Small ziggy has some great advantages. When it comes at you, and you see the red, white, and blue lights, don't panic just eat it and your safe. At least you get to pull a body high out of the deal. I'm not munchin a blunt for no one. LOL
smoke in peace
KingKahuuna


----------



## metalchick832 (May 27, 2007)

TheStickyIcky said:
			
		

> Flavored blunt wraps.



I agree 90%... Sometimes just a good sweet works too.  But, I will say that I like blunts for the simple reason that if you are smoking a blunt you are most likely smoking with friends.  And that's the best thing about smoking bud, hanging with your friends and smoking bud!

~Metalchick


----------



## BluntFullOfKush (May 27, 2007)

Blunts fa'sho all tha way,something i jus tried recently waz i roll my blunt then wrap the fingers of a fan leaf around my blunt, let it dry a day or 2 (really quick in front of a heater set on low) and when its dry it stays wraped on the blunt burns slow like an optimo but taste much smoother.


----------



## BluntFullOfKush (May 27, 2007)

i dont care for them flavored wraps but a grape swisher sweet is the best


----------



## LaserKittensGoPewPew (May 28, 2007)

Eh...I like smoking from a bowl the best. Especially my bong with water and ice. Definitely my favorite way to smoke.

buuuttttt...

If I have to smoke from something else it's definitely a blunt. I like apple and grape white-owls.


----------



## Rocker420 (May 28, 2007)

I would def have to say blunts are the way to go. My birthday was on friday and i rolled a fat blueberry blunt of some nice cali orange..mmm


----------



## ericsdaweedman (May 31, 2007)

Def

Blunts

Grape Swishers all the way.


----------



## freezeland (Jun 2, 2007)

paper and dont put tabac plz


----------



## KBA in CT (Jun 23, 2007)

Blunts fo sho! So much variety in flavor so you can pick your favorite!


----------



## Grownincali420 (Jun 28, 2007)

herbman said:
			
		

> blunt all the way......... MINT OPTIMO!!!!!


 

to each his own man...but i say GROSS.. mint optimo's are like chewing a whole pack of winterfresh gum and blazing


----------



## Grownincali420 (Jun 28, 2007)

regular swishers still reign supreme...or dutchi's if you can find 'em

i just love how you can taste the quality of the buds


----------



## SmokinMom (Jun 28, 2007)

I would have to say papers, but that wasn't an option.


----------



## Grownincali420 (Jun 28, 2007)

hah we'll just consider that in the "pappers" catergory haha


----------



## Pranic (Jul 3, 2007)

*i like me a good purple haze blunt*


----------



## Dewayne (Jul 3, 2007)

oh man, don't smoke the whites! haha. Blunts all the way. Smoke some, set it down, don't put it out it goes out! doesn't burn much, a GREAT high. Like i said, Blunt all the way! =)

~Burn One~
Dewayne


----------



## Capone (Jul 3, 2007)

Pappers Run..And go out way to fast..BLUNTS all day everyday...GRAPE SWISHER with the GRAPE fill'in..lol


----------



## Dewayne (Jul 3, 2007)

I like to use either a blunt wrap (easy, quick, great for rolling blunts) or getting a philly XL or a White Owl! The only down side i've noticed to white owl is sometimes they seem to be a bit more dry. Swishers put in too much flavour. Philly is prolly the best for rolling a blunt i'd say. Remember, never use a knife! fingers and finger nails only!! haha. Blunts all the way.

~Burn One~
Dewayne


----------



## Pranic (Jul 3, 2007)

royal blunt wraps, they come in many flavours

Wet Mango
Blueberry
Purple Haze
Jamaican Rum

just to name a few

White Owls ****... they are always dry.. gotta use alotta spit after your crack them.. but they are fairly cheap so it's all good.

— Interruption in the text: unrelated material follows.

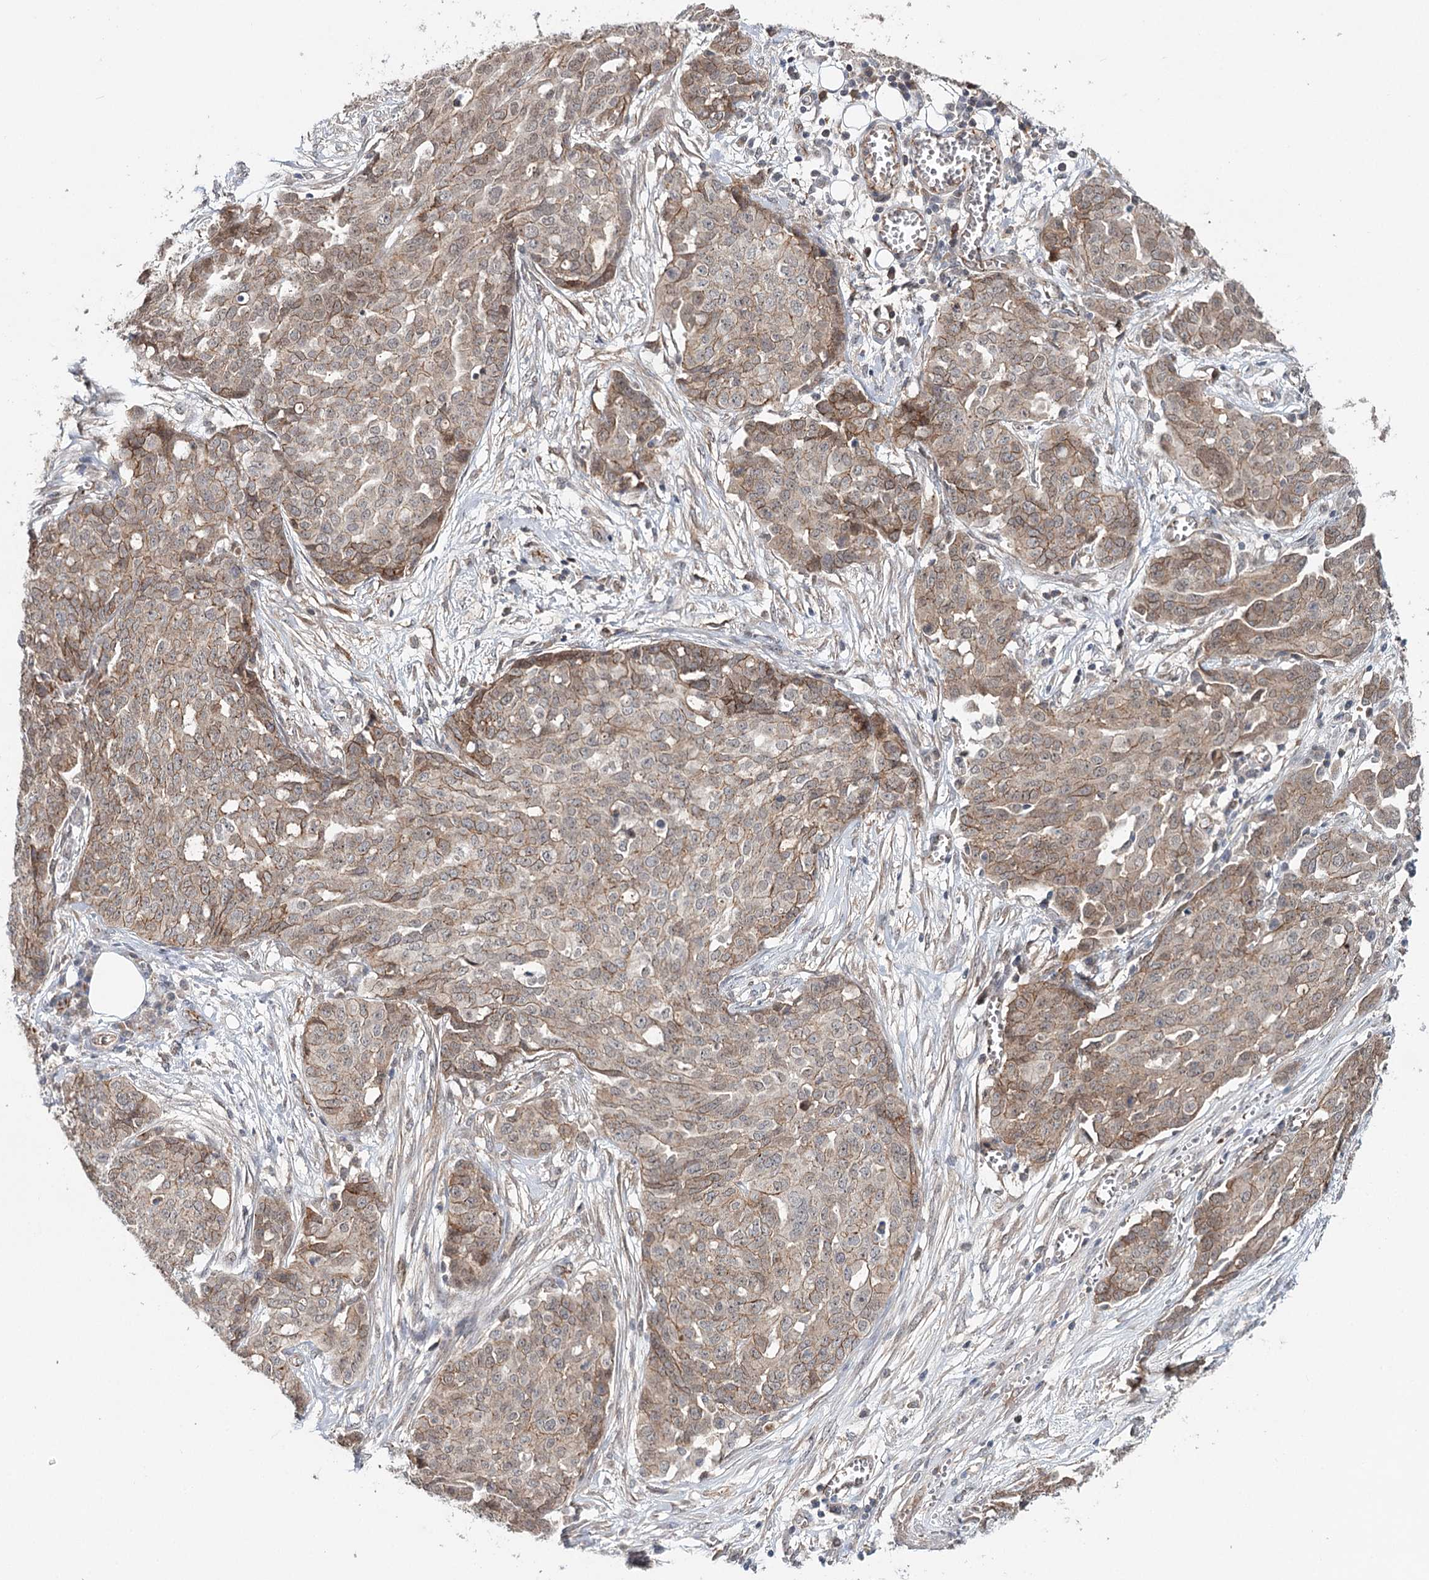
{"staining": {"intensity": "moderate", "quantity": "25%-75%", "location": "cytoplasmic/membranous"}, "tissue": "ovarian cancer", "cell_type": "Tumor cells", "image_type": "cancer", "snomed": [{"axis": "morphology", "description": "Cystadenocarcinoma, serous, NOS"}, {"axis": "topography", "description": "Soft tissue"}, {"axis": "topography", "description": "Ovary"}], "caption": "Ovarian serous cystadenocarcinoma stained for a protein (brown) displays moderate cytoplasmic/membranous positive positivity in approximately 25%-75% of tumor cells.", "gene": "PKP4", "patient": {"sex": "female", "age": 57}}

Phillies are the shiznit, i like sweets and honey


----------



## Dewayne (Jul 3, 2007)

hehe, well i found a store to get FRESH white owls, they're great then! lol. And yeah i use royals. Jamaican rum was the last one i sued today haha. I usually get watermellon, but i mean i'll just go in the store and grab like 10-20 not even looking and just stick 'em on the counter lol. but phillies are IMHO the best blunt if you're splitting one.

~Burn One~
Dewayne


----------



## BonesBUD (Jul 18, 2007)

blunts, but anything works. lol


----------



## louis (Aug 22, 2007)

Chocolate phillys...  It's like the appetizer before you get the munchies....


----------



## blondeboy (Mar 3, 2010)

You can't go to party with a tiny joint, but you can with a blunt.  I enjoy blunts w/o mixing tobaco with it and adding a trace of coco.   Occasionaly when I am alone and low on MJ, I have no other choice but to wrapping up a joint


----------



## hydrotoker (Mar 4, 2010)

I like using paper with quality weed. Never smoked a blunt with quality weed because I think its a waste. Only smoke blunts with brick weed


----------



## Budders Keeper (Mar 4, 2010)

Blunts are great for inferior weed, but if it's tasty dank I would prefer a pap(P)er...bong is the best for me.


----------



## Rusty Gribble (Mar 4, 2010)

used to smoke alot of blunts and joints, i always chose blunts over joints. but now its all bowls, and other glass. occasional joint. i cant do blunts anymore. i like my tobacco and weed seperate....


----------



## TexasMonster (Mar 16, 2010)

I've never smoked a blunt before. Its not that I am opposed to it, it just never comes up. Mostly I smoke by myself anyway eggcept for nephew or two.


----------